Employees at defence contractor Raytheon UK were taken in by a cloud-based attempt to steal information, according to the company's head of cybersecurity.
The attack, which was ultimately unsuccessful, was the first time Raytheon UK had seen hackers use a cloud service to try to steal data, Raytheon head of cyber Vincent Blake told an event at the RSA Conference on Wednesday.
The spear-phishing attack last week was aimed at 20 people with access to Raytheon systems, Blake told ZDNet UK.
"The attack vector was through emails targeted to individuals," Blake said. "We had 20 people targeted. It was looped back through a cloud service saying 'please use this particular service for this particular application'. Two of the individuals did click."
The two people were targeted with tailored emails that fooled them into clicking on a link leading to an unnamed cloud-based service, which the hackers used to try to steal data.
The attack was unusual in that hackers normally try to steal data by running deceptive services on servers that are completely under their control — either to a proxy server some security professionals call a 'drop zone', or to the command and control server of a botnet.
We had 20 people targeted. It was looped back through a cloud service saying 'please use this particular service for this particular application'. Two of the individuals did click. – Vincent Blake, Raytheon
Raytheon caught the attack in progress and managed to stop information being stolen, according to Blake. The compromised individuals' machines started 'beaconing' to the cloud, which was picked up by Raytheon monitoring before any information was stolen, Blake said.
"If everything else has failed, there's your answer," said Blake.
Blake said Raytheon was aware of the hacker group that was responsible for the attack, but declined to say who was responsible.
However, Blake did say that five years ago Raytheon had a epiphany about security when it decided to sell missiles to Taiwan.
"We truly had a 'come to Jesus' moment five years ago because we decided to sell missiles to Taiwan," he said. "For some reason, a country next door to Taiwan didn't really like that, so they got very interested in our IPR [intellectual property rights]. We've had to very, very rapidly catch up with our own internal networks." His remark to the audience came in a discussion about state-sponsored hacking attacks by China on western companies.

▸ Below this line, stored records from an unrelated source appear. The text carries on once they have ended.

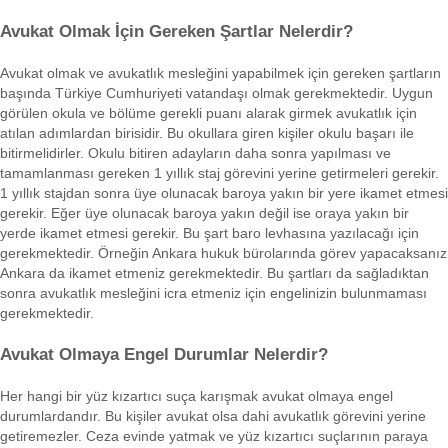
Avukat Olmak İçin Gereken Şartlar Nelerdir?
Avukat olmak ve avukatlık mesleğini yapabilmek için gereken şartların
başında Türkiye Cumhuriyeti vatandaşı olmak gerekmektedir. Uygun
görülen okula ve bölüme gerekli puanı alarak girmek avukatlık için
atılan adımlardan birisidir. Bu okullara giren kişiler okulu başarı ile
bitirmelidirler. Okulu bitiren adayların daha sonra yapılması ve
tamamlanması gereken 1 yıllık staj görevini yerine getirmeleri gerekir.
1 yıllık stajdan sonra üye olunacak baroya yakın bir yere ikamet etmesi
gerekir. Eğer üye olunacak baroya yakın değil ise oraya yakın bir
yerde ikamet etmesi gerekir. Bu şart baro levhasına yazılacağı için
gerekmektedir. Örneğin Ankara hukuk bürolarında görev yapacaksanız
Ankara da ikamet etmeniz gerekmektedir. Bu şartları da sağladıktan
sonra avukatlık mesleğini icra etmeniz için engelinizin bulunmaması
gerekmektedir.
Avukat Olmaya Engel Durumlar Nelerdir?
Her hangi bir yüz kızartıcı suça karışmak avukat olmaya engel
durumlardandır. Bu kişiler avukat olsa dahi avukatlık görevini yerine
getiremezler. Ceza evinde yatmak ve yüz kızartıcı suçlarının paraya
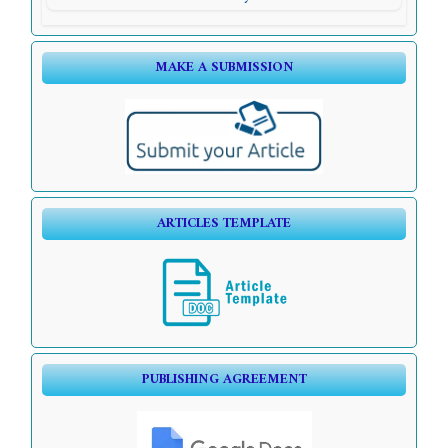
MAKE A SUBMISSION
ARTICLES TEMPLATE
PUBLISHING AGREEMENT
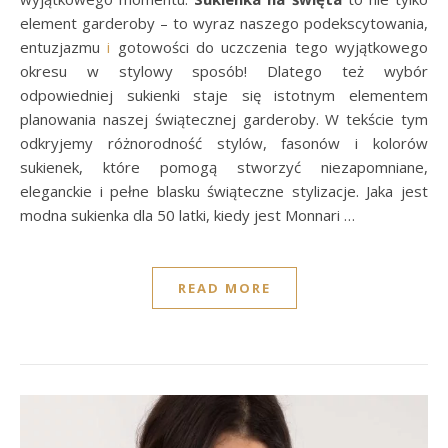
element garderoby – to wyraz naszego podekscytowania,
entuzjazmu
i
gotowości do uczczenia tego wyjątkowego
okresu w stylowy sposób! Dlatego też wybór
odpowiedniej sukienki staje się istotnym elementem
planowania naszej świątecznej garderoby. W tekście tym
odkryjemy różnorodność stylów, fasonów i kolorów
sukienek, które pomogą stworzyć niezapomniane,
eleganckie i pełne blasku świąteczne stylizacje. Jaka jest
modna sukienka dla 50 latki, kiedy jest Monnari …
READ MORE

At present, Raytheon, a company of 72,000 people, has 1.2 billion security events per day. Raytheon blocks 35,000 advanced persistent threats per day. Last year, 138 zero-day exploits targeted 5,000 Raytheon employees, said Blake.
Advanced persistent threats (APTs) are stealthy attacks designed to get as much information out of a company as possible, without that company being aware of the attack. In March this year authentication and encryption company RSA suffered an APT attack in which information on SecurID authentication tokens was stolen.
The information that was taken was used to target defence company Lockheed Martin, and led to Raytheon taking defensive precautions, Blake told reporters on Wednesday.
"There was a company-wide response," said Blake. "We had to significantly change our attitude to be less reliant on SecurID."
Raytheon changed all of its passwords, and added extra layers of security. The company still uses SecurID authentication tokens, Blake added.